Rewrite the text lines from all the records below as a numbered list, skipping any blank lines. Leave the pictures out of your answer.
=== Records shown ===
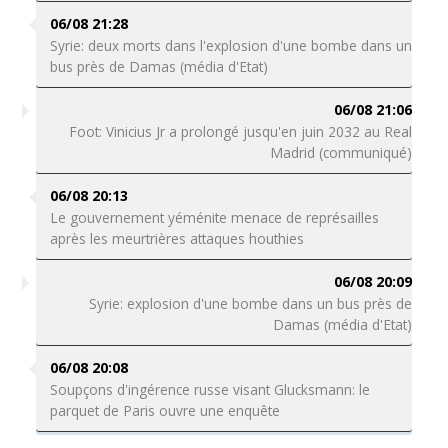
06/08 21:28
Syrie: deux morts dans l'explosion d'une bombe dans un
bus près de Damas (média d'Etat)
06/08 21:06
Foot: Vinicius Jr a prolongé jusqu'en juin 2032 au Real
Madrid (communiqué)
06/08 20:13
Le gouvernement yéménite menace de représailles
après les meurtrières attaques houthies
06/08 20:09
Syrie: explosion d'une bombe dans un bus près de
Damas (média d'Etat)
06/08 20:08
Soupçons d'ingérence russe visant Glucksmann: le
parquet de Paris ouvre une enquête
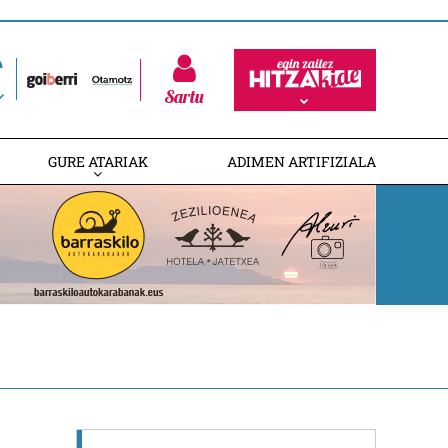
Sartu
GURE ATARIAK
ADIMEN ARTIFIZIALA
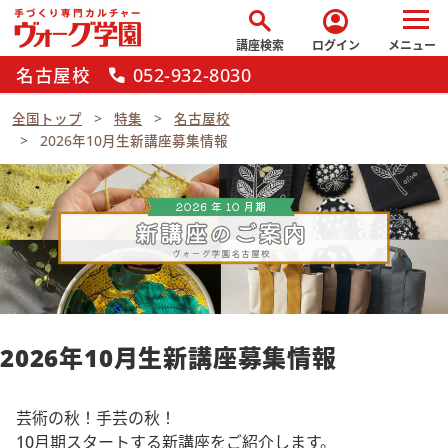
search
account_circle
講座検索
ログイン
メニュー
名古屋校
052-932-8030
call
全国トップ
特集
名古屋校
2026年10月生新講座募集情報
2026年10月生新講座募集情報
芸術の秋！手芸の秋！
10月期スタートする新講座をご紹介します。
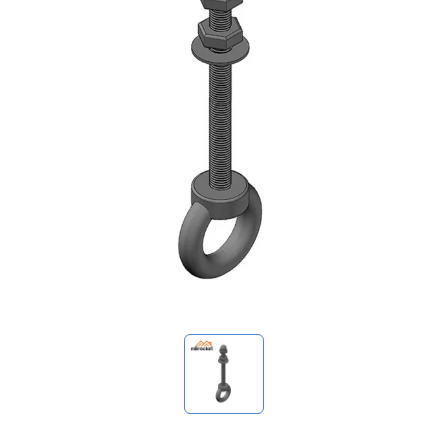
我的询价
🌐 Language
▼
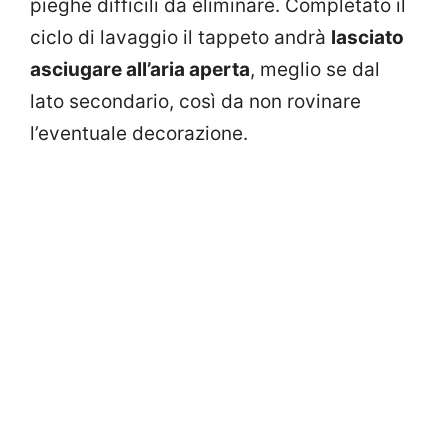
pieghe difficili da eliminare. Completato il
ciclo di lavaggio il tappeto andrà
lasciato
asciugare all’aria aperta
, meglio se dal
lato secondario, così da non rovinare
l’eventuale decorazione.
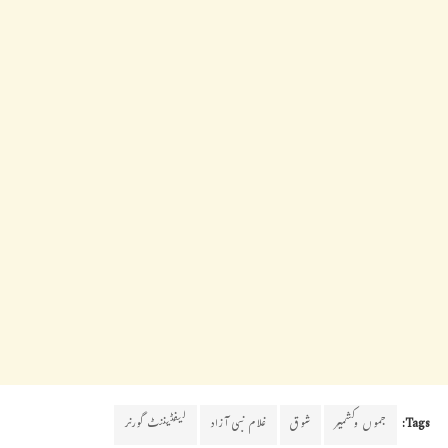
Tags:
جموں وکشمیر
شوق
غلام نبی آزاد
لیفٹیننٹ گورنر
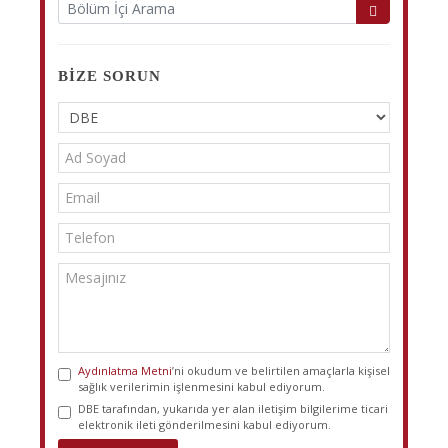
BIZE SORUN
Aydınlatma Metni
’ni okudum ve belirtilen amaçlarla kişisel
sağlık verilerimin işlenmesini kabul ediyorum.
DBE tarafından, yukarıda yer alan iletişim bilgilerime ticari
elektronik ileti gönderilmesini kabul ediyorum.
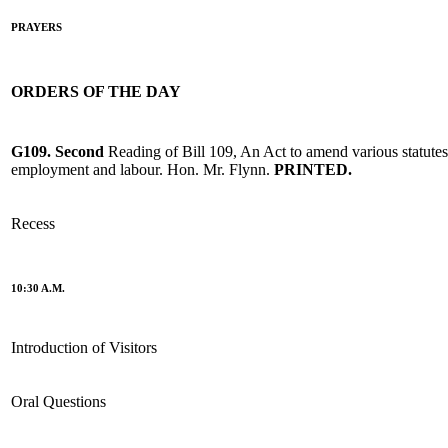
PRAYERS
ORDERS OF THE DAY
G109. Second
Reading of Bill 109, An Act to amend various statutes
employment and labour. Hon. Mr. Flynn.
PRINTED.
Recess
10:30 A.M.
Introduction of Visitors
Oral Questions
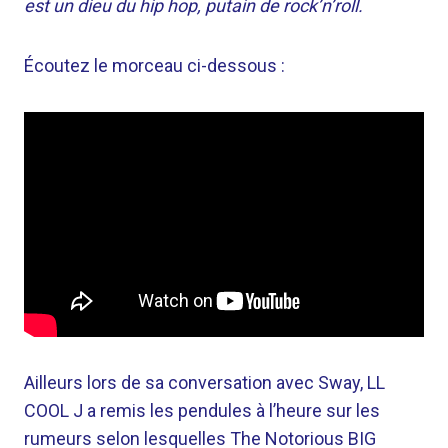
est un dieu du hip hop, putain de rock’n’roll.
Écoutez le morceau ci-dessous :
Ailleurs lors de sa conversation avec Sway, LL
COOL J a remis les pendules à l’heure sur les
rumeurs selon lesquelles The Notorious BIG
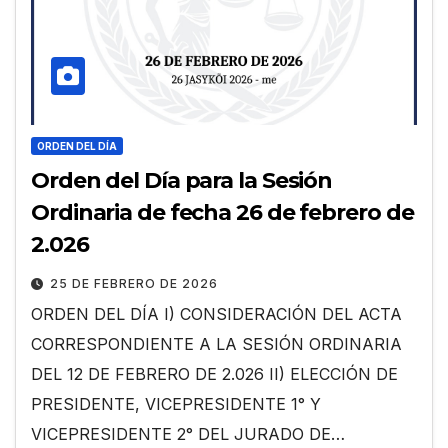
ORDEN DEL DÍA
Orden del Día para la Sesión
Ordinaria de fecha 26 de febrero de
2.026
25 DE FEBRERO DE 2026
ORDEN DEL DÍA I) CONSIDERACIÓN DEL ACTA
CORRESPONDIENTE A LA SESIÓN ORDINARIA
DEL 12 DE FEBRERO DE 2.026 II) ELECCIÓN DE
PRESIDENTE, VICEPRESIDENTE 1° Y
VICEPRESIDENTE 2° DEL JURADO DE…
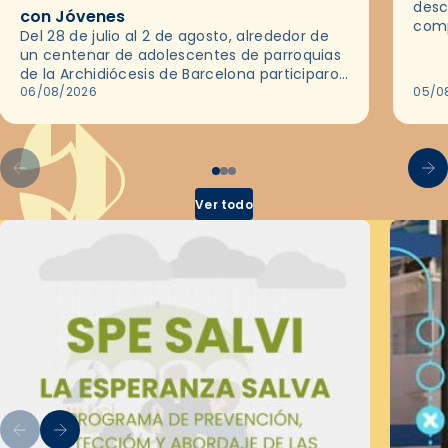
desc
con Jóvenes
comp
Del 28 de julio al 2 de agosto, alrededor de
ocas
un centenar de adolescentes de parroquias
histo
de la Archidiócesis de Barcelona participaron
sobr
en las convivencias Be Apostle, organizadas
06/08/2026
05/0
por el Secretariado Diocesano…
Ver todo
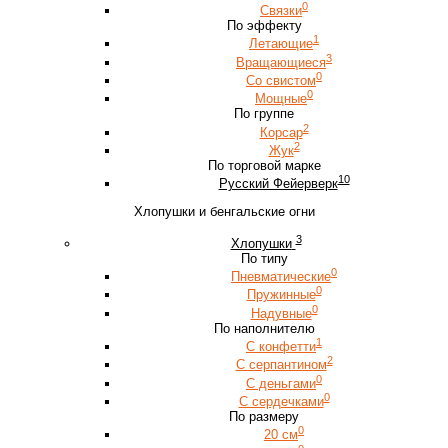
0
Связки
По эффекту
1
Летающие
3
Вращающиеся
0
Со свистом
0
Мощные
По группе
2
Корсар
2
Жук
По торговой марке
10
Русский Фейерверк
Хлопушки и бенгальские огни
3
Хлопушки
По типу
0
Пневматические
0
Пружинные
0
Надувные
По наполнителю
1
С конфетти
2
С серпантином
0
С деньгами
0
С сердечками
По размеру
0
20 см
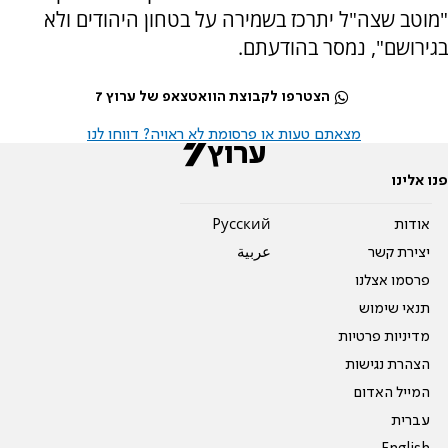
"מוטב שצה"ל יתרכז בשמירה על בטחון היהודים ולא
בגירושם", נמסר בהודעתם.
הצטרפו לקבוצת הוואטצאפ של ערוץ 7
מצאתם טעות או פרסומת לא ראויה? דווחו לנו
פנו אלינו
אודות
Pусский
יצירת קשר
عربية
פרסמו אצלנו
תנאי שימוש
מדיניות פרטיות
הצהרת נגישות
המייל האדום
עברית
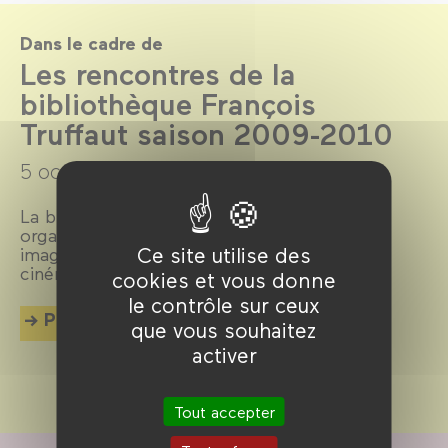
Dans le cadre de
Les rencontres de la
bibliothèque François
Truffaut saison 2009-2010
5 octobre 2009 →
16 juin 2010
La bibliothèque du cinéma François Truffaut
organise, chaque trimestre au Forum des
Ce site utilise des
images, une rencontre autour du livre et du
cinéma.
cookies et vous donne
le contrôle sur ceux
Plus d'info
que vous souhaitez
activer
Tout accepter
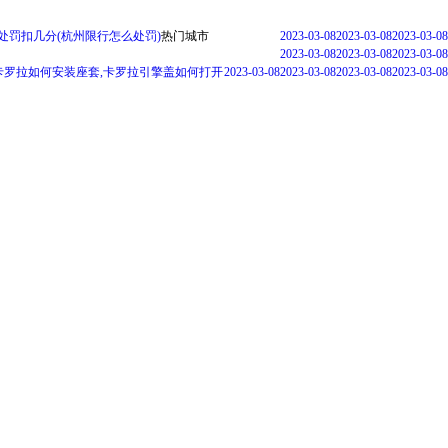
处罚扣几分(杭州限行怎么处罚)
热门城市
2023-03-08
2023-03-08
2023-03-08
2023-03-08
2023-03-08
2023-03-08
卡罗拉如何安装座套,卡罗拉引擎盖如何打开
2023-03-08
2023-03-08
2023-03-08
2023-03-08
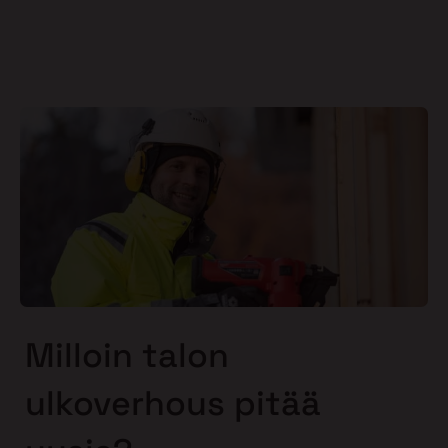
Milloin talon
ulkoverhous pitää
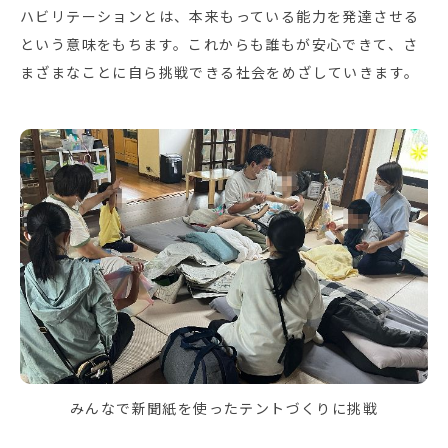
ハビリテーションとは、本来もっている能力を発達させる
という意味をもちます。これからも誰もが安心できて、さ
まざまなことに自ら挑戦できる社会をめざしていきます。
みんなで新聞紙を使ったテントづくりに挑戦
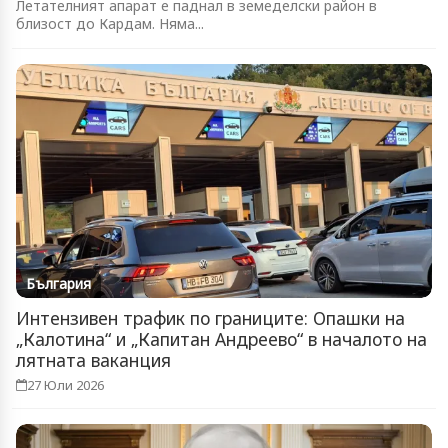
Летателният апарат е паднал в земеделски район в
близост до Кардам. Няма...
България
Интензивен трафик по границите: Опашки на
„Калотина“ и „Капитан Андреево“ в началото на
лятната ваканция
27 Юли 2026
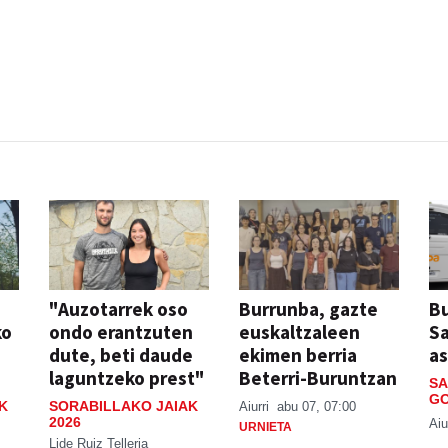
"Auzotarrek oso
Burrunba, gazte
Bu
ko
ondo erantzuten
euskaltzaleen
S
dute, beti daude
ekimen berria
a
laguntzeko prest"
Beterri-Buruntzan
SA
GO
K
SORABILLAKO JAIAK
Aiurri
abu 07, 07:00
2026
Aiu
URNIETA
Lide Ruiz Telleria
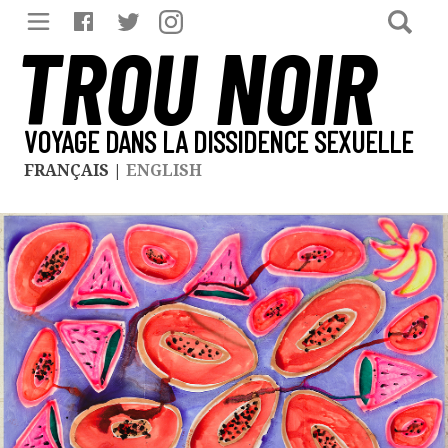
TROU NOIR
VOYAGE DANS LA DISSIDENCE SEXUELLE
FRANÇAIS
|
ENGLISH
===
» **Response**:
1. 06/08 21:28
2. Syrie: deux morts dans l'explosion d'une bombe dans un
3. bus près de Damas (média d'Etat)
4. 06/08 21:06
5. Foot: Vinicius Jr a prolongé jusqu'en juin 2032 au Real
6. Madrid (communiqué)
7. 06/08 20:13
8. Le gouvernement yéménite menace de représailles
9. après les meurtrières attaques houthies
10. 06/08 20:09
11. Syrie: explosion d'une bombe dans un bus près de
12. Damas (média d'Etat)
13. 06/08 20:08
14. Soupçons d'ingérence russe visant Glucksmann: le
15. parquet de Paris ouvre une enquête
16. Sartu
17. GURE ATARIAK
18. ADIMEN ARTIFIZIALA
19. search
20. account_circle
21. 講座検索
22. ログイン
23. メニュー
24. 名古屋校
25. 052-932-8030
26. call
27. 全国トップ
28. 特集
29. 名古屋校
30. 2026年10月生新講座募集情報
31. 2026年10月生新講座募集情報
32. 芸術の秋！手芸の秋！
33. 10月期スタートする新講座をご紹介します。
34. 我的询价
35. 🌐 Language
36. ▼
37. pieghe difficili da eliminare. Completato il
38. ciclo di lavaggio il tappeto andrà
39. lasciato
40. asciugare all’aria aperta
41. , meglio se dal
42. lato secondario, così da non rovinare
43. l’eventuale decorazione.
44. Tags:
45. جموں وکشمیر
46. شوق
47. غلام نبی آزاد
48. لیفٹیننٹ گورنر
49. BIZE SORUN
50. Aydınlatma Metni
51. ’ni okudum ve belirtilen amaçlarla kişisel
52. sağlık verilerimin işlenmesini kabul ediyorum.
53. DBE tarafından, yukarıda yer alan iletişim bilgilerime ticari
54. elektronik ileti gönderilmesini kabul ediyorum.
55. PRAYERS
56. ORDERS OF THE DAY
57. G109. Second
58. Reading of Bill 109, An Act to amend various statutes
59. employment and labour. Hon. Mr. Flynn.
60. PRINTED.
61. Recess
62. 10:30 A.M.
63. Introduction of Visitors
64. Oral Questions
65. est un dieu du hip hop, putain de rock’n’roll.
66. Écoutez le morceau ci-dessous :
67. Ailleurs lors de sa conversation avec Sway, LL
68. COOL J a remis les pendules à l’heure sur les
69. rumeurs selon lesquelles The Notorious BIG
70. ORDEN DEL DÍA
71. Orden del Día para la Sesión
72. Ordinaria de fecha 26 de febrero de
73. 2.026
74. 25 DE FEBRERO DE 2026
75. ORDEN DEL DÍA I) CONSIDERACIÓN DEL ACTA
76. CORRESPONDIENTE A LA SESIÓN ORDINARIA
77. DEL 12 DE FEBRERO DE 2.026 II) ELECCIÓN DE
78. PRESIDENTE, VICEPRESIDENTE 1° Y
79. VICEPRESIDENTE 2° DEL JURADO DE…
80. desc
81. con Jóvenes
82. comp
83. Del 28 de julio al 2 de agosto, alrededor de
84. ocas
85. un centenar de adolescentes de parroquias
86. histo
87. de la Archidiócesis de Barcelona participaron
88. sobr
89. en las convivencias Be Apostle, organizadas
90. 06/08/2026
91. 05/0
92. por el Secretariado Diocesano…
93. Ver todo
94. 0
95. Связки
96. По эффекту
97. 1
98. Летающие
99. 3
100. Вращающиеся
101. 0
102. Со свистом
103. 0
104. Мощные
105. По группе
106. 2
107. Корсар
108. 2
109. Жук
110. По торговой марке
111. 10
112. Русский Фейерверк
113. Хлопушки и бенгальские огни
114. 3
115. Хлопушки
116. По типу
117. 0
118. Пневматические
119. 0
120. Пружинные
121. 0
122. Надувные
123. По наполнителю
124. 1
125. С конфетти
126. 2
127. С серпантином
128. 0
129. С деньгами
130. 0
131. С сердечками
132. По размеру
133. 0
134. 20 см
135. "מוטב שצה"ל יתרכז בשמירה על בטחון היהודים ולא
136. בגירושם", נמסר בהודעתם.
137. הצטרפו לקבוצת הוואטצאפ של ערוץ 7
138. מצאתם טעות או פרסומת לא ראויה? דווחו לנו
139. פנו אלינו
140. אודות
141. Pусский
142. יצירת קשר
143. عربية
144. פרסמו אצלנו
145. תנאי שימוש
146. מדיניות פרטיות
147. הצהרת נגישות
148. המייל האדום
149. עברית
150. Dans le cadre de
151. Les rencontres de la
152. bibliothèque François
153. Truffaut saison 2009-2010
154. 5 octobre 2009 →
155. 16 juin 2010
156. La bibliothèque du cinéma François Truffaut
157. organise, chaque trimestre au Forum des
158. Ce site utilise des
159. images, une rencontre autour du livre et du
160. cinéma.
161. cookies et vous donne
162. le contrôle sur ceux
163. Plus d'info
164. que vous souhaitez
165. activer
166. Tout accepter
167. 处罚扣几分(杭州限行怎么处罚)
168. 热门城市
169. 2023-03-08
170. 2023-03-08
171. 2023-03-08
172. 2023-03-08
173. 2023-03-08
174. 2023-03-08
175. 卡罗拉如何安装座套,卡罗拉引擎盖如何打开
176. 2023-03-08
177. 2023-03-08
178. 2023-03-08
179. 2023-03-08
180. Milloin talon
181. ulkoverhous pitää
182. ハビリテーションとは、本来もっている能力を発達させる
183. という意味をもちます。これからも誰もが安心できて、さ
184. まざまなことに自ら挑戦できる社会をめざしていきます。
185. みんなで新聞紙を使ったテントづくりに挑戦
186. Летателният апарат е паднал в земеделски район в
187. близост до Кардам. Няма...
188. България
189. Интензивен трафик по границите: Опашки на
190. „Калотина“ и „Капитан Андреево“ в началото на
191. лятната ваканция
192. 27 Юли 2026
193. "Auzotarrek oso
194. Burrunba, gazte
195. Bu
196. ko
197. ondo erantzuten
198. euskaltzaleen
199. S
200. dute, beti daude
201. ekimen berria
202. a
203. laguntzeko prest"
204. Beterri-Buruntzan
205. SA
206. GO
207. K
208. SORABILLAKO JAIAK
209. Aiurri
210. abu 07, 07:00
211. 2026
212. Aiu
213. URNIETA
214. Lide Ruiz Telleria
215. TROU NOIR
216. VOYAGE DANS LA DISSIDENCE SEXUELLE
217. FRANÇAIS
218. |
219. ENGLISH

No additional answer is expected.